The office of the Attorney General of New York has released a report on the 2016 data breaches. The overall number of breaches reported was up 60% compared to 2015, but there were also several noteworthy details in the data:
Personal information loss
We tend to think of corporate breaches as involving business data, but in the end, it’s usually personal. The New York breaches had exposed records of 1.6 million New Yorkers. In fact, personal information constituted over 98% of all data stolen, with Social Security Numbers (46%) and financial/payment information (35%) topping the list.
3rd-party vendor risk
When we as consumers deal with a large bank or healthcare provider, we tend to assume that our information is protected to a higher standard than at a smaller company. While this is probably generally true, we tend to forget that these large service providers rely on numerous partners and suppliers, and our data may often land in their hands, outside the firewalls and the reach of intrusion detection systems of the companies we actually deal with.

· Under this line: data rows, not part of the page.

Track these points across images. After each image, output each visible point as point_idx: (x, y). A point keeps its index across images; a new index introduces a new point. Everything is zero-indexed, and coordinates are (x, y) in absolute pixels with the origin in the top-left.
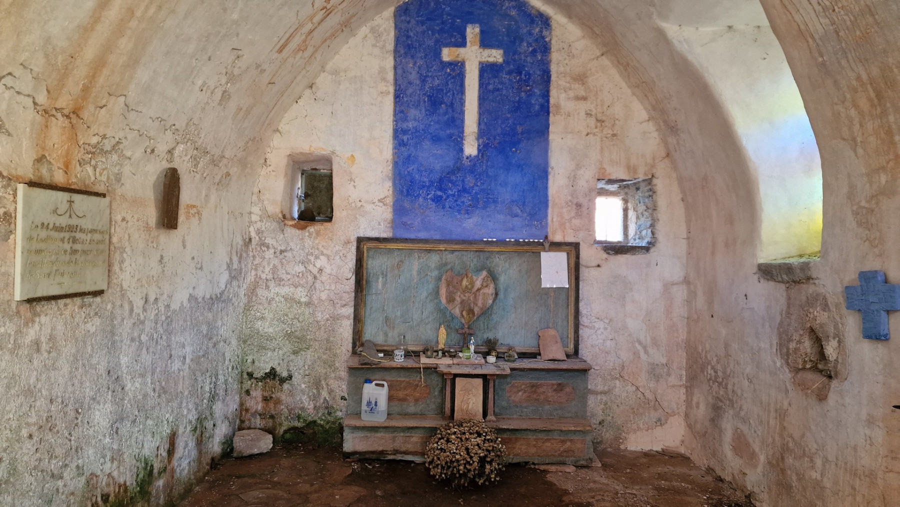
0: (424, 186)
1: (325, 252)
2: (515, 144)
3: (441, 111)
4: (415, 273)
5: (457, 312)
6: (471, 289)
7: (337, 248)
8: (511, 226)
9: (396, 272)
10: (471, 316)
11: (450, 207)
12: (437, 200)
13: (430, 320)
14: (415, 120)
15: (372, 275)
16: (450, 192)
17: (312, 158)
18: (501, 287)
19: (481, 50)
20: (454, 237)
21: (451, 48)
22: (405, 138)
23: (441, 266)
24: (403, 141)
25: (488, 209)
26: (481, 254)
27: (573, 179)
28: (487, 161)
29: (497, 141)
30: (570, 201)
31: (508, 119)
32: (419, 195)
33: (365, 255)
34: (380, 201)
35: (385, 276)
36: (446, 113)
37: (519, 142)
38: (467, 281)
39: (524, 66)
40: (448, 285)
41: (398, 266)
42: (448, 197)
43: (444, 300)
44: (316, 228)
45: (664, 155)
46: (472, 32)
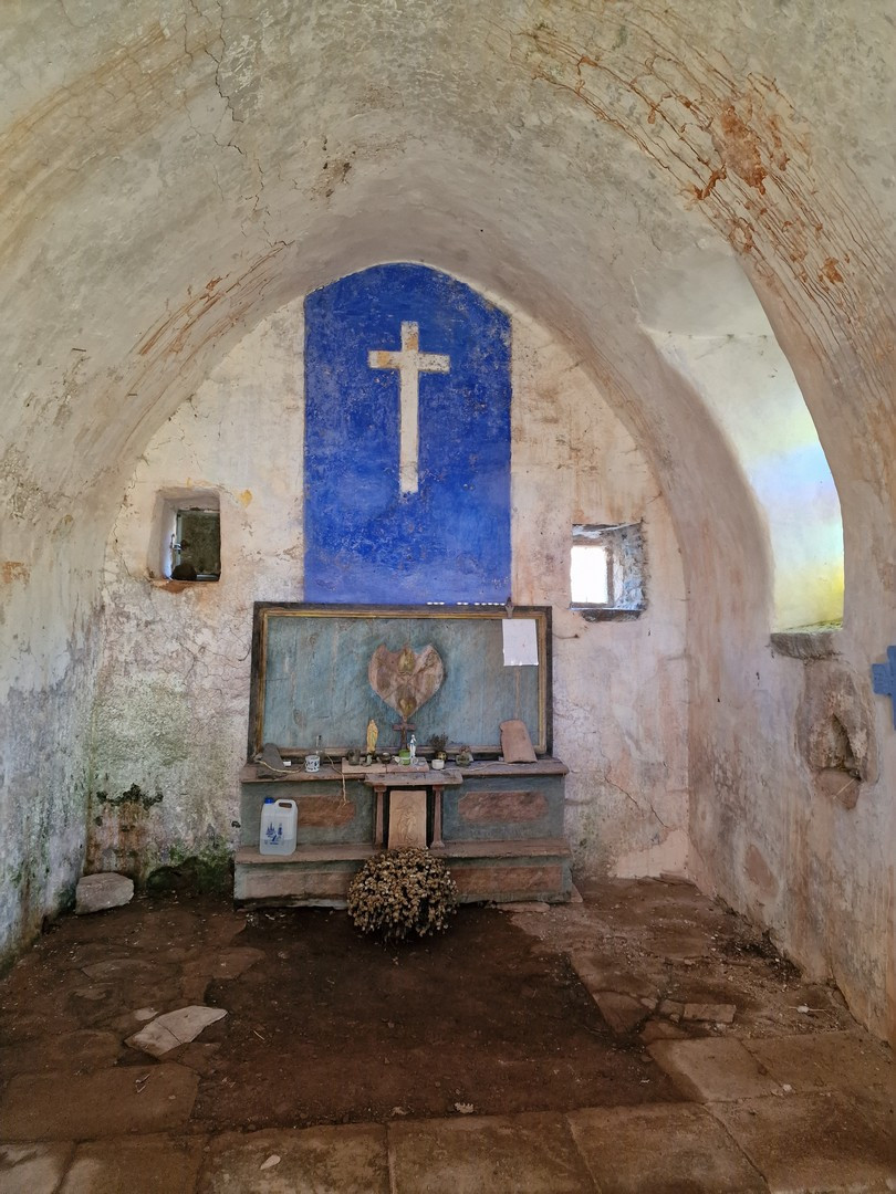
0: (347, 533)
1: (209, 622)
2: (467, 478)
3: (369, 433)
4: (334, 649)
5: (392, 701)
6: (411, 670)
7: (226, 617)
8: (463, 584)
9: (309, 648)
10: (411, 706)
11: (382, 561)
12: (365, 551)
13: (356, 713)
14: (334, 445)
15: (275, 653)
16: (382, 540)
17: (191, 495)
18: (451, 666)
19: (421, 355)
20: (388, 600)
21: (382, 352)
22: (321, 468)
23: (371, 640)
24: (317, 472)
25: (433, 563)
26: (425, 622)
27: (542, 524)
28: (432, 499)
29: (443, 475)
30: (539, 553)
31: (457, 446)
32: (340, 545)
33: (266, 626)
34: (286, 552)
35: (293, 654)
36: (376, 436)
37: (473, 475)
38: (407, 659)
39: (477, 377)
40: (380, 665)
41: (313, 640)
42: (379, 547)
43: (374, 686)
44: (196, 590)
45: (656, 494)
46: (409, 331)
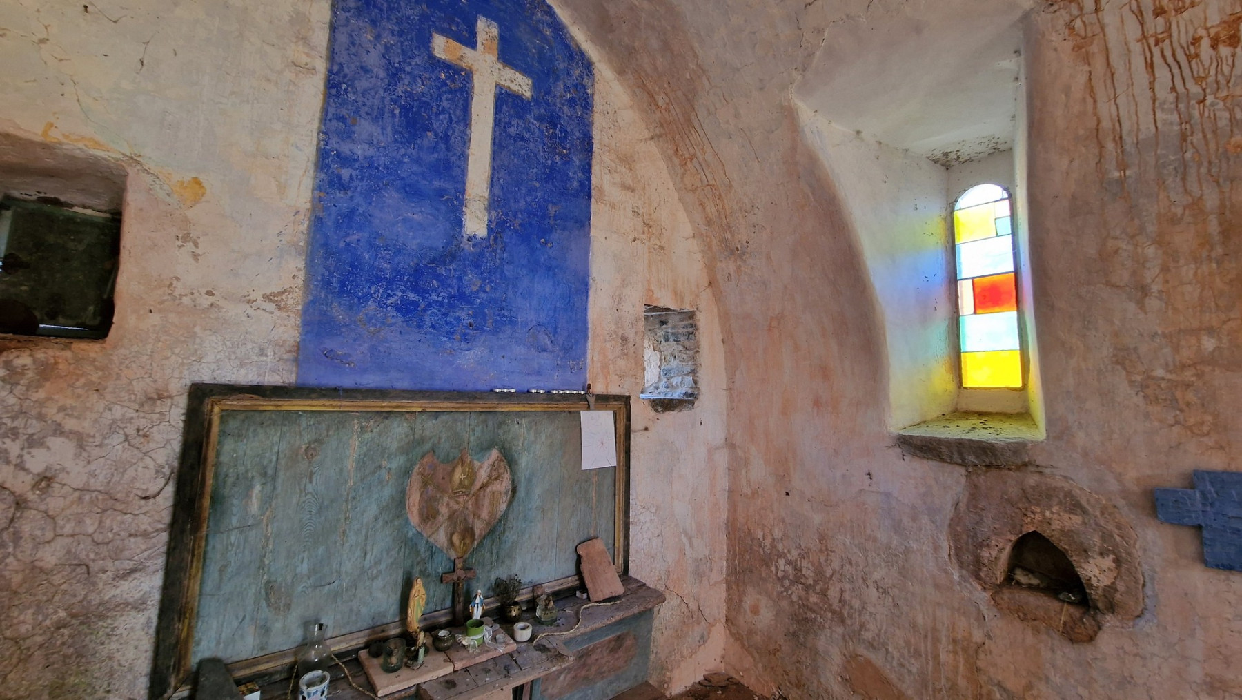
0: (380, 279)
1: (70, 424)
2: (545, 232)
3: (425, 142)
4: (350, 464)
5: (441, 538)
6: (469, 487)
7: (118, 412)
8: (536, 366)
9: (303, 466)
10: (468, 541)
11: (433, 326)
12: (407, 309)
13: (383, 566)
14: (371, 143)
15: (230, 480)
16: (434, 297)
17: (50, 162)
18: (522, 476)
19: (500, 66)
20: (438, 384)
21: (451, 41)
22: (345, 173)
23: (411, 446)
24: (340, 178)
25: (501, 335)
26: (490, 417)
27: (618, 299)
28: (504, 250)
29: (518, 221)
30: (615, 332)
31: (535, 190)
32: (367, 296)
33: (215, 429)
34: (267, 298)
35: (269, 477)
36: (434, 149)
37: (550, 230)
38: (463, 472)
39: (559, 116)
40: (425, 484)
41: (310, 453)
42: (429, 306)
43: (414, 518)
44: (40, 355)
45: (707, 285)
46: (486, 29)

New York’s breach report illustrates the security risks inherent in the supplier/partner channel. A single breach of Newkirk Products, Inc., yielded a loss of almost half of all personal records lost in 2016 in New York. Newkirk supplies insurance ID cards to the Capital District Physicians’ Health Plan, Inc., CDPHP Universal Benefits, Inc., and Capital District Physicians’ Healthcare Network, Inc., as well as other healthcare plan providers across the US.
What insider threat?
There has been a lot of hype in the security industry lately around the idea of “insider threat” – the notion that someone inside the company may intentionally compromise the security of information. New York’s breach data shows that the insider threat is definitely real, but is considerably less prominent across the overall threat landscape. Insider wrongdoing was the cause of only around 8% of the NY breaches, while external breaches were at 40%.
It’s worth noting, though, that when combined with employee negligence and device loss (which I would consider to be process vulnerabilities rather than threats), employee-caused breaches almost tie with external breaches at 37%.